To tell someone to “go back to where you came from” is an assertion of hierarchy and of power. It’s beside the point that Omar and Tlaib, Ocasio-Cortez, and Pressley are U.S. citizens, the latter three born in this country. I’m not the first to note that the phrase has nothing to do with residency or immigration statusit’s an assertion of who is a real American. (For all the chant “send her back” echoes “lock her up,” Hillary Clinton would never be the target of such an attack.) As Adam Serwer put it, “If these women could all trace their family line back to 1776, it would not make them more American than Trump, a descendant of German immigrants whose ancestors arrived relatively recently, because he is white and they are not.”

To tell someone to “go back to where you came from” is an assertion of hierarchy and of power.

Black, Asian, Native, Latinx—we have always known that our citizenship comes with conditions. And one of those conditions is that you don’t cause any ripples. There’s a reason prospective immigrants are still asked whether one is a Communist in order to immigrate to the United States—such people are not supposed to come and shake things up. Immigrants are welcome for their labor. They put their heads down and work. You’re supposed to be happy that you’re even here. Earlier this week, Trump tweeted as much, “IF YOU ARE NOT HAPPY HERE, YOU CAN LEAVE! It is your choice, and your choice alone. This is about love for America. Certain people HATE our Country….” (The “our” he used is, of course, instructive.)
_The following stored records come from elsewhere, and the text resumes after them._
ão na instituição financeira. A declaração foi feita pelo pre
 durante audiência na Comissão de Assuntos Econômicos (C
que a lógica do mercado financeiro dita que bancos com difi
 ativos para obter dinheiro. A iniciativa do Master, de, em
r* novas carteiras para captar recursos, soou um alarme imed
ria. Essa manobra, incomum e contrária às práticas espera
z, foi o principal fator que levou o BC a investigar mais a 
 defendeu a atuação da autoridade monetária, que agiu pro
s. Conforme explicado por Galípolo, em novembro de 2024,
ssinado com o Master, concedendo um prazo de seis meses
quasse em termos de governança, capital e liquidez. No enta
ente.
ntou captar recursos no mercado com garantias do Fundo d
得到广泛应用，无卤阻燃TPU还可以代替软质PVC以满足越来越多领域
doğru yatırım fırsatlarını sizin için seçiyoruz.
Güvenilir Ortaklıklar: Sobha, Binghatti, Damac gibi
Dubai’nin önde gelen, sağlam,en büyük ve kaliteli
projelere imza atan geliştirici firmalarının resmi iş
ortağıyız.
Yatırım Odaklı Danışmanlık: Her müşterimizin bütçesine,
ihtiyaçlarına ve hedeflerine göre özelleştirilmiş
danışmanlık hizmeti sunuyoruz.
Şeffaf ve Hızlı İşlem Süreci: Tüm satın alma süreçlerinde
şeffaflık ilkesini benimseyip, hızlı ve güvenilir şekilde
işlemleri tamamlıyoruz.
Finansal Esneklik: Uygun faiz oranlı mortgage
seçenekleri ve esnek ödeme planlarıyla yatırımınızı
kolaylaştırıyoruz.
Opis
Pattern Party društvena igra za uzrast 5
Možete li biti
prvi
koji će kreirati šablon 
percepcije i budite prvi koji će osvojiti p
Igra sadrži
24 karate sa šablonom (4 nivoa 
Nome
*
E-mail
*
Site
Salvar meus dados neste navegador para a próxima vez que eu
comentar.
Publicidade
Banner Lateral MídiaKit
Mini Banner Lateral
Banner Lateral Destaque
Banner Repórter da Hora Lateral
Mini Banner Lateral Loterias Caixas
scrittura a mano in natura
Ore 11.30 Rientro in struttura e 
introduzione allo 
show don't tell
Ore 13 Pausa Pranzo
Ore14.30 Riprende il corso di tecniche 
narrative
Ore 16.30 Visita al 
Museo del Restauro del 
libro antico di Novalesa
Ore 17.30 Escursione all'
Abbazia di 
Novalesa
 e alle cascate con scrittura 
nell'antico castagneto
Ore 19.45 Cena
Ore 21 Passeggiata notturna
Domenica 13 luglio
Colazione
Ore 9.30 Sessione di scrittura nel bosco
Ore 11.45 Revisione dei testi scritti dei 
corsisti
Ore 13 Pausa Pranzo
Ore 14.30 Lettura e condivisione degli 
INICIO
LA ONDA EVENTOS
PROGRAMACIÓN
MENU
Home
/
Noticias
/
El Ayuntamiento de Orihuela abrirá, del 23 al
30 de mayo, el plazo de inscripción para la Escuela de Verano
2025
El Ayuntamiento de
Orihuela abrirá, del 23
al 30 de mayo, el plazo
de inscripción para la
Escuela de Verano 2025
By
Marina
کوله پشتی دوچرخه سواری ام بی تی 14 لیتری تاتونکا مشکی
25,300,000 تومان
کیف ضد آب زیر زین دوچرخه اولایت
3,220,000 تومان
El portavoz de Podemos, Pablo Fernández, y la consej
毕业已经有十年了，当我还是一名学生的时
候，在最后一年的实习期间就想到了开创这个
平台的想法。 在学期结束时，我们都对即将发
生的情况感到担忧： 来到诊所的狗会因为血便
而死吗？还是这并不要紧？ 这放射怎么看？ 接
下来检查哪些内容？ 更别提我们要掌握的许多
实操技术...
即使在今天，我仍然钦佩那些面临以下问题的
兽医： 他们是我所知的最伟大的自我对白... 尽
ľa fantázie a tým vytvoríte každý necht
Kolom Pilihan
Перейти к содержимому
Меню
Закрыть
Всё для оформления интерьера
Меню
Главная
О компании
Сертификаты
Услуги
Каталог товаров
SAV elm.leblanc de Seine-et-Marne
The promise of the Trump campaign and his presidency has always been built on white grievance and white resentment. The only difference now is that the large segment of the American people who are (or to be more accurate, who have always been) on board are even more emboldened.
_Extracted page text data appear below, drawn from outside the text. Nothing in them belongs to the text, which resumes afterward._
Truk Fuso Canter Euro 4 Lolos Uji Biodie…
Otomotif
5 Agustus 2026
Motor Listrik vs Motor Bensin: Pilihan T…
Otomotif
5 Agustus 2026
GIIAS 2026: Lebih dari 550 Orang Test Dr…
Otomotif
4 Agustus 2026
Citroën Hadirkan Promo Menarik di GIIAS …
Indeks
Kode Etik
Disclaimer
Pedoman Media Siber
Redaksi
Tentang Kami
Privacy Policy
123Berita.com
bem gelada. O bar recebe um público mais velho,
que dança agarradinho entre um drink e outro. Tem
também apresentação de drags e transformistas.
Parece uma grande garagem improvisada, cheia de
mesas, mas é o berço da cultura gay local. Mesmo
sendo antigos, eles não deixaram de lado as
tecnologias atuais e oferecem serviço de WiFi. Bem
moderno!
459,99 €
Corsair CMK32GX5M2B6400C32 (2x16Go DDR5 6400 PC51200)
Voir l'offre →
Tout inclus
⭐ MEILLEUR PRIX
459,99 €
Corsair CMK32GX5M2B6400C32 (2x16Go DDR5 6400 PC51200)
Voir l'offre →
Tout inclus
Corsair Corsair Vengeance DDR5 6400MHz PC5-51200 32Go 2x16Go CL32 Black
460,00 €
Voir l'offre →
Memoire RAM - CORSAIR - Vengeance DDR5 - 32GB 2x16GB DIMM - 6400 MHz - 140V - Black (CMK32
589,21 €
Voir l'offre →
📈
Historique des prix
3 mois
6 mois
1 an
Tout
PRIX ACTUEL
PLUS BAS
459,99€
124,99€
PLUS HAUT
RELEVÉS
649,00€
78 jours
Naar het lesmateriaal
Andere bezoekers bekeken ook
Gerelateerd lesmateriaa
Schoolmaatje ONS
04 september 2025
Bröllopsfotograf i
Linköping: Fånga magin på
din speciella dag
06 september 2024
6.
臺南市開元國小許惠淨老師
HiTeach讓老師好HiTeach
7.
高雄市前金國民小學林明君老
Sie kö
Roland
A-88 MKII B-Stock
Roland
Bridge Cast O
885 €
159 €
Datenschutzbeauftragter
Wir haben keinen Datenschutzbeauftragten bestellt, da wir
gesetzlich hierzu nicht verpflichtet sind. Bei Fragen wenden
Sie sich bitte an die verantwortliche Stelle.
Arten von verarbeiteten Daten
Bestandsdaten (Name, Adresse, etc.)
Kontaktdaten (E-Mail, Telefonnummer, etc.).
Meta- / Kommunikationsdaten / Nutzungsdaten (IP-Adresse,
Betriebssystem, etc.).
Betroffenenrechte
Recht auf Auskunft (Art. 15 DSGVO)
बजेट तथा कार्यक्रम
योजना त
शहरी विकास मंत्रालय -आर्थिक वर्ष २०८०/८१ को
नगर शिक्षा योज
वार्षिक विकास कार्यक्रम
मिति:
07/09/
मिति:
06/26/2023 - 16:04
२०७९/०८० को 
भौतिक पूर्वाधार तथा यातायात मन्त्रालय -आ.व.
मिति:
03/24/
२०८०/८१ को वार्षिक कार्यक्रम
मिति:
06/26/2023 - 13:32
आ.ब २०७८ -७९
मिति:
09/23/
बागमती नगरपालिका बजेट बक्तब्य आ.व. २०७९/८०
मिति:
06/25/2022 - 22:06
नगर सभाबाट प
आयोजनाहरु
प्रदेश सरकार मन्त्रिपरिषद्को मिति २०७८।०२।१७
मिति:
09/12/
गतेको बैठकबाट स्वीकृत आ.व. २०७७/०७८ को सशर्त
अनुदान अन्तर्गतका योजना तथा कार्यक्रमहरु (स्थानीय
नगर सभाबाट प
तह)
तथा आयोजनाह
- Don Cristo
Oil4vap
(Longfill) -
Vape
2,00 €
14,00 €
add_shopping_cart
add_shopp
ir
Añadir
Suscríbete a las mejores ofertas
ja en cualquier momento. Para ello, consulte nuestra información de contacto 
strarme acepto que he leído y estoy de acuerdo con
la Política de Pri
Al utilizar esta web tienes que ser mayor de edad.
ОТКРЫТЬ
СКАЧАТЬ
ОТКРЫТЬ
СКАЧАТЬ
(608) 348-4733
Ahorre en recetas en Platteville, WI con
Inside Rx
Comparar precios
But there’s a supreme irony in the truth that those who have been barred from full citizenship—both immigrants and those born in this country yet unable to access all the rights that citizenship should entail—are the ones who continue to fight the hardest to uphold a different promise. “I am where I belong, at the people’s house and you’re just gonna have to deal!” Omar wrote on Wednesday night.
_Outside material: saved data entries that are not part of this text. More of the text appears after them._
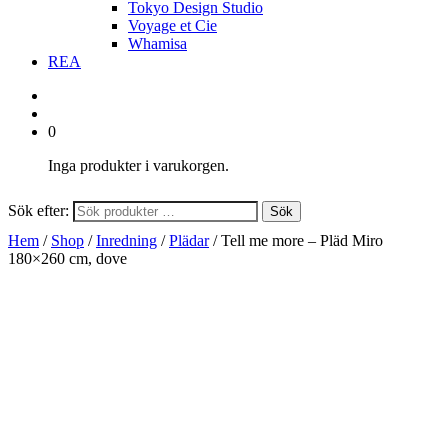
Tokyo Design Studio
Voyage et Cie
Whamisa
REA
0
Inga produkter i varukorgen.
Sök efter:
Sök
Hem
/
Shop
/
Inredning
/
Plädar
/ Tell me more – Pläd Miro
180×260 cm, dove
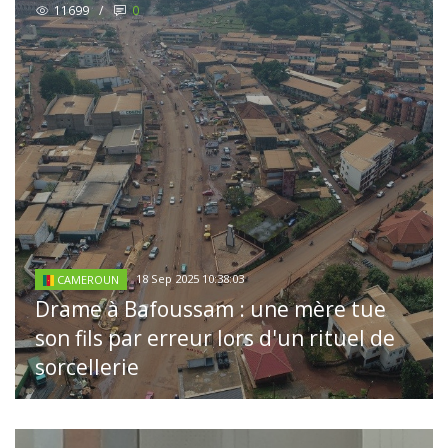
11699
/
0
18 Sep 2025 10:38:03
CAMEROUN
Drame à Bafoussam : une mère tue
son fils par erreur lors d'un rituel de
sorcellerie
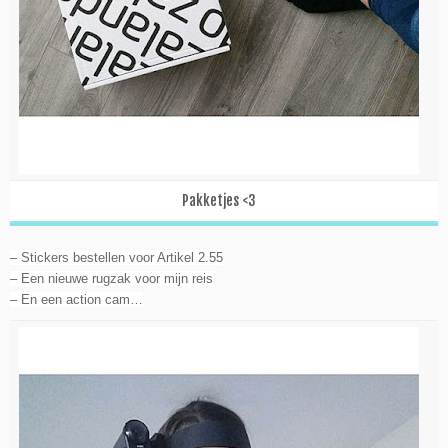
Pakketjes <3
– Stickers bestellen voor Artikel 2.55
– Een nieuwe rugzak voor mijn reis
– En een action cam…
“Shut up or leave,” the old, persistent idea that Trump is breathing new life into, is a classic way to stifle this type of dissent. By invoking the sentiment, Trump is transforming Omar’s and others’ progressive vision—one based on values antithetical to his own—into hatred, an astonishing transmutation. I have found myself thinking lately of the Chinese American radical Grace Lee Boggs, who would often say, “America, love it enough to change it.” Here, she was echoing the words of James Baldwin, who famously wrote, “I love America more than any other country in this world, and, exactly for this reason, I insist on the right to criticize her perpetually.”

Who is more American? We know what Trump thinks. It will be up to more of us to assert something different.